Active AND Passive
I stumbled across the following table:
Percentage of Advisors Using Primarily Active Investments by Asset Class
Source: 2016 FUSE Advisor Trend Monitor – Product Usage: The Advisor View Note: Percentages include responses for “Significant Use” and “Meaningful Use”
Over the more than 12 years I have been blogging, I have consistently talked about the extent to which markets, portfolio management and investment products evolve and I think this table speaks to the point. While I believe that a 60/40 equity/fixed income is the starting point for portfolio construction, sticking with it with blind devotion is potentially problematic for whenever interest rates rise. Additionally, as the capital markets have more direct participants due to defined contribution plans replacing defined benefit plans, more people are exposed to doing the wrong thing in the face of a large decline (selling after the market falls and watching it go back up while sitting on cash).
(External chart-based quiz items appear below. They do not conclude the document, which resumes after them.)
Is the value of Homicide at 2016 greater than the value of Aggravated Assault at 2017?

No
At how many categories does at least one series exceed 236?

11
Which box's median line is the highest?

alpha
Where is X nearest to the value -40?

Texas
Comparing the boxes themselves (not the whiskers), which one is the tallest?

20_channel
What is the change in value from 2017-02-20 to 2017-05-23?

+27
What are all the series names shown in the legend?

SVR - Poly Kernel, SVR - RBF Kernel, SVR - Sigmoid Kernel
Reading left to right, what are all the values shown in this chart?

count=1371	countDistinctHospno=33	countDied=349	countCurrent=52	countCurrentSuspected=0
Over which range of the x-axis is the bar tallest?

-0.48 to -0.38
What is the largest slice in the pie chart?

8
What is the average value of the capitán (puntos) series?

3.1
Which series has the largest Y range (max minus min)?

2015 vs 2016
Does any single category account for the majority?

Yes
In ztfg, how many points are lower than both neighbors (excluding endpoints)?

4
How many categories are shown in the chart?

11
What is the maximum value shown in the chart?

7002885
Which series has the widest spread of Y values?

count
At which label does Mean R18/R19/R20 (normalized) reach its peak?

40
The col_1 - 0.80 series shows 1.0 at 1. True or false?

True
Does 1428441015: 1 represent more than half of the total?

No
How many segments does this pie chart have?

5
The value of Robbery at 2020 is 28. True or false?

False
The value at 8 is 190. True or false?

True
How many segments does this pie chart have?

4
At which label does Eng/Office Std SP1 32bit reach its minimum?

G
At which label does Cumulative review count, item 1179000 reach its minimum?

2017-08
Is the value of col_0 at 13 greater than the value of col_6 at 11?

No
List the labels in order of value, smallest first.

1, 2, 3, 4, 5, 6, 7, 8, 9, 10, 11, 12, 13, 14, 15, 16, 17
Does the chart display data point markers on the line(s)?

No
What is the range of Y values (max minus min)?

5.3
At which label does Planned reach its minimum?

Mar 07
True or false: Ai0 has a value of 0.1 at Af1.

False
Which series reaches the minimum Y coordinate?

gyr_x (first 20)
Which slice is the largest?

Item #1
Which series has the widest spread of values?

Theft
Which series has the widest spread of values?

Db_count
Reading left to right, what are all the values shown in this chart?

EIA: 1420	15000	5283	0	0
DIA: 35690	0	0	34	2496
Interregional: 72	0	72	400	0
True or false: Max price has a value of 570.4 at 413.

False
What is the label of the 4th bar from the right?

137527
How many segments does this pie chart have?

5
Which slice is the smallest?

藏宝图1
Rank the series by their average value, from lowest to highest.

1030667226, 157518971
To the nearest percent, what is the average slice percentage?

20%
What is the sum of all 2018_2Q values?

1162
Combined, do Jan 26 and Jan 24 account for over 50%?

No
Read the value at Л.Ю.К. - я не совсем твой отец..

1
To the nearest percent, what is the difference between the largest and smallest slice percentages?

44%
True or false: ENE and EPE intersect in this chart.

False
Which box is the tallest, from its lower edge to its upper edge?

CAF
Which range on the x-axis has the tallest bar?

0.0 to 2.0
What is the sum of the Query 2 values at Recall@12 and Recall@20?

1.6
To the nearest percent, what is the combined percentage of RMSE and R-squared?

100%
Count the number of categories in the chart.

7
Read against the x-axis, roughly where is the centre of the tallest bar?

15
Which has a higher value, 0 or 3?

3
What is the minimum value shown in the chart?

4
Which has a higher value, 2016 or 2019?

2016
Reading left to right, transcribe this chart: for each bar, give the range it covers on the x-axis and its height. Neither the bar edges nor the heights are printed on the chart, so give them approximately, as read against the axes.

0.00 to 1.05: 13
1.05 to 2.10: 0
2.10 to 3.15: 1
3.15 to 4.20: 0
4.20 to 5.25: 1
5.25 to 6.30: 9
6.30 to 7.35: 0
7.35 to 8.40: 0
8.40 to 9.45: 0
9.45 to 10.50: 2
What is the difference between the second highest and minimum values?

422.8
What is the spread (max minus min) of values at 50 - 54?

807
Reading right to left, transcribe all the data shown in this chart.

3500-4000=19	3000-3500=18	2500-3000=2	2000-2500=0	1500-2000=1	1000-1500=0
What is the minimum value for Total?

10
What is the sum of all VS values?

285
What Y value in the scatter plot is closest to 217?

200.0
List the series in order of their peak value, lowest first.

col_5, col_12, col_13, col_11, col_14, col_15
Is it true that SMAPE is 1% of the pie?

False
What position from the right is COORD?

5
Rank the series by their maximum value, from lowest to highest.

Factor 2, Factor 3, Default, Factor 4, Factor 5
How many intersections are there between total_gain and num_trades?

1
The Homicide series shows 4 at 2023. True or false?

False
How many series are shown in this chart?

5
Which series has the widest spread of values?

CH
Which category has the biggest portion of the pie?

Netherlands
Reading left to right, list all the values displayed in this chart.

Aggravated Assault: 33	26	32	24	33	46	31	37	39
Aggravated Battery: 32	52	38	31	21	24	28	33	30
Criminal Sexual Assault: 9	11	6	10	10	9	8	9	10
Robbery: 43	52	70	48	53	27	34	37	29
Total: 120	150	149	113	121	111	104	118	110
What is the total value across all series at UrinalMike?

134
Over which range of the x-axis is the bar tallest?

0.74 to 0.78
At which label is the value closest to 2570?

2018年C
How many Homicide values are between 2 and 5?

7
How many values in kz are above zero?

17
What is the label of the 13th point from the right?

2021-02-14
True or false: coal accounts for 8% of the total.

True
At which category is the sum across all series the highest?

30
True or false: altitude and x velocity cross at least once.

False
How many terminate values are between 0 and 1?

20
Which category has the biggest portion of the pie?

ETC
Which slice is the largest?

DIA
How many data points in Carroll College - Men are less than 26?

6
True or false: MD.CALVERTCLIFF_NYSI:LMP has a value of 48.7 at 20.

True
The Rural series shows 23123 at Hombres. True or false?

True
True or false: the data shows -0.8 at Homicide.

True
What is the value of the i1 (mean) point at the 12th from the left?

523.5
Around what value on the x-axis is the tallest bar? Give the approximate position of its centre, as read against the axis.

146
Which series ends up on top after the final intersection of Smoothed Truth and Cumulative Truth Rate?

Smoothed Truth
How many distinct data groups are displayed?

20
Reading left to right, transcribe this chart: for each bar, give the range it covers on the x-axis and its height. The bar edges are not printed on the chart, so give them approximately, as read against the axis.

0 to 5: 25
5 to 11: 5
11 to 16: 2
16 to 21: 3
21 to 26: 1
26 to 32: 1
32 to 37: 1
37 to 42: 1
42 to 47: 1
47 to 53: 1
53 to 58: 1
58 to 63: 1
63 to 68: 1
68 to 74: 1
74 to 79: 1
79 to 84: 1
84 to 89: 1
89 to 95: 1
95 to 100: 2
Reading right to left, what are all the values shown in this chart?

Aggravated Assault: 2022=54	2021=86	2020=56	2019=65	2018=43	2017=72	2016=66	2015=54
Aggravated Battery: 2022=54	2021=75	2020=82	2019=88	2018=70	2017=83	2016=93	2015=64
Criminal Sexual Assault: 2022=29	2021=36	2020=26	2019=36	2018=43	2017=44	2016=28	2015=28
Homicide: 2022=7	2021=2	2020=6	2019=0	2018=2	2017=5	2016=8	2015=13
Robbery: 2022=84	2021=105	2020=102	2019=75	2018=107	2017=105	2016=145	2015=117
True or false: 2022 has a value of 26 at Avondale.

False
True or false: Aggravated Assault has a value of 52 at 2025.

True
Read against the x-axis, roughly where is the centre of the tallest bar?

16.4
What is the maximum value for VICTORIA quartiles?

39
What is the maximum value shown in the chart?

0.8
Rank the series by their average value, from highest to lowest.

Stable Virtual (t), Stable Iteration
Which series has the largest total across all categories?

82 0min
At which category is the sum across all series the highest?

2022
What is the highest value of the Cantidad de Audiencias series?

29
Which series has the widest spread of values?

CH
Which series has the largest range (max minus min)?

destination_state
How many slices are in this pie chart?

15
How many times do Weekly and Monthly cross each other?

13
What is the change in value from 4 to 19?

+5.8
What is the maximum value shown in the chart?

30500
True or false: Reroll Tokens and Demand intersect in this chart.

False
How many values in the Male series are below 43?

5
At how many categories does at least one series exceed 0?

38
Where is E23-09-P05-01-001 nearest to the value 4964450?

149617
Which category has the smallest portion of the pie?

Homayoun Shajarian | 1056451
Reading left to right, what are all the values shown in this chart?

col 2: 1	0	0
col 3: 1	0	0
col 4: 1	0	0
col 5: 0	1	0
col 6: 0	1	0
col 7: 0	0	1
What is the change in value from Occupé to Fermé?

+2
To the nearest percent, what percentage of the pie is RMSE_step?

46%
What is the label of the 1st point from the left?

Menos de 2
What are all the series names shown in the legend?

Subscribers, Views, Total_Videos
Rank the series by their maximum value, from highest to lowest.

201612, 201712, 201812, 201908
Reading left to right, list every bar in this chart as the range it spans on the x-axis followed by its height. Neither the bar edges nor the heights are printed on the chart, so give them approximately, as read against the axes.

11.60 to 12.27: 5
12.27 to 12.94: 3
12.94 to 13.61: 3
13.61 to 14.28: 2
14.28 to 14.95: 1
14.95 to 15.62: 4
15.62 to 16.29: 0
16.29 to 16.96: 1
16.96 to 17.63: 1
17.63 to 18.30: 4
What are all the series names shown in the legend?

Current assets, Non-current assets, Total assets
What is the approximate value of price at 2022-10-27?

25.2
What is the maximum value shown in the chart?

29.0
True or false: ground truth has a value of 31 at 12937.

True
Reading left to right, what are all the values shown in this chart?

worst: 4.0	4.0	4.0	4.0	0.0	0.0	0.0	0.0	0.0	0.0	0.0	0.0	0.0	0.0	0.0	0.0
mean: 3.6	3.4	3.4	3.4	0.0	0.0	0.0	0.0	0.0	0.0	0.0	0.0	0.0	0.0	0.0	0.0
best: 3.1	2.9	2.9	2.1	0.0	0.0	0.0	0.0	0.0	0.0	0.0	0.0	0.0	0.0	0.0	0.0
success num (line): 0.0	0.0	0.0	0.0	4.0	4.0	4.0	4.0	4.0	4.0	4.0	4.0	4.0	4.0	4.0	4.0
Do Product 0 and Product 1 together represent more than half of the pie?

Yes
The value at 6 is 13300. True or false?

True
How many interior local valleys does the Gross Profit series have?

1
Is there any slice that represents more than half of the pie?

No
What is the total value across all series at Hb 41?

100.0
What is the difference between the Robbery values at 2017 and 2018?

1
These factors along with the ETP industry’s ability to offer new strategies to retail sized accounts that were previously unavailable is that evolution and the table shows assets flowing into these “new” segments as a function of need or at least perceived need. I concede that some funds will simply not be able do what they say they will do (this became apparent during the financial crisis). Mitigating this concern has to involve a proper study of the strategy being implemented, how the fund you choose goes about implementing the strategy and then staying current on research that comes out.
An example of this can be found with managed futures which seemed to always do well but after going up in late 2008, started to decline in 2009 and has been mostly trending lower ever since. One theory that popped up is that managed futures got a lot of its return from a large cash balance (the cash collateralizing the futures exposure) paying 4% or 5% or whatever money markets paid before the zirp era.
The way I specifically interpret the table above is money is moving into segments/strategies that although have been around, are new to many advisors and individual investors. Money flowing into these strategies is at least in part recognition that market conditions pose a serious obstacle to overcome (rates got to a point where they could not go lower). It is probably not a good idea for an advisor to learn how to implement a new (to them) strategy with client assets. Additionally, things like tactical strategies and although not on the list I will throw in merger arbitrage, hedge fund replication and any of the other alternative we have discussed in previous posts are potentially full time endeavors unto themselves and the typical advisor won’t have the time and resources to run their own absolute return strategy.
In a related note, Chris Ailman the CIO from CalSTRS was on Bloomberg TV recently talking about the pension shifting assets away from active management to more passive. He said they will now have 30% in active strategies. He said the results don’t justify the fees. The anchor pushed back, asking about using active management to manage volatility which did not seem to resonate with Ailman. CalSTRS of course is far from a passive investor. They have frequently changed their asset allocation targets, most notably adopting the use of hedge funds and then after a run of disappointing returns, rotated out of them. The CalSTRS time horizon is the same it has always been which is infinite so changes in asset allocation are a form of active management.
As I have said before active versus passive is the wrong conversation because most, if not all portfolios have more than an active element to them. Some strategies involve active strategies with passive funds, adjusting asset allocation over time is an active endeavor, when an emergency pops up figuring out how the portfolio will pay for it is an active process, all of which is of course far beyond the conversation of adding alpha with active management and/or managing volatility. Despite his comments Ailman still has 30% in active.
A rational investor, if there is such a thing, will use the best tool for each exposure he wants. Over time the best exposure for a given asset class, strategy or segment will change as evidence by the ubiquity of ETFs.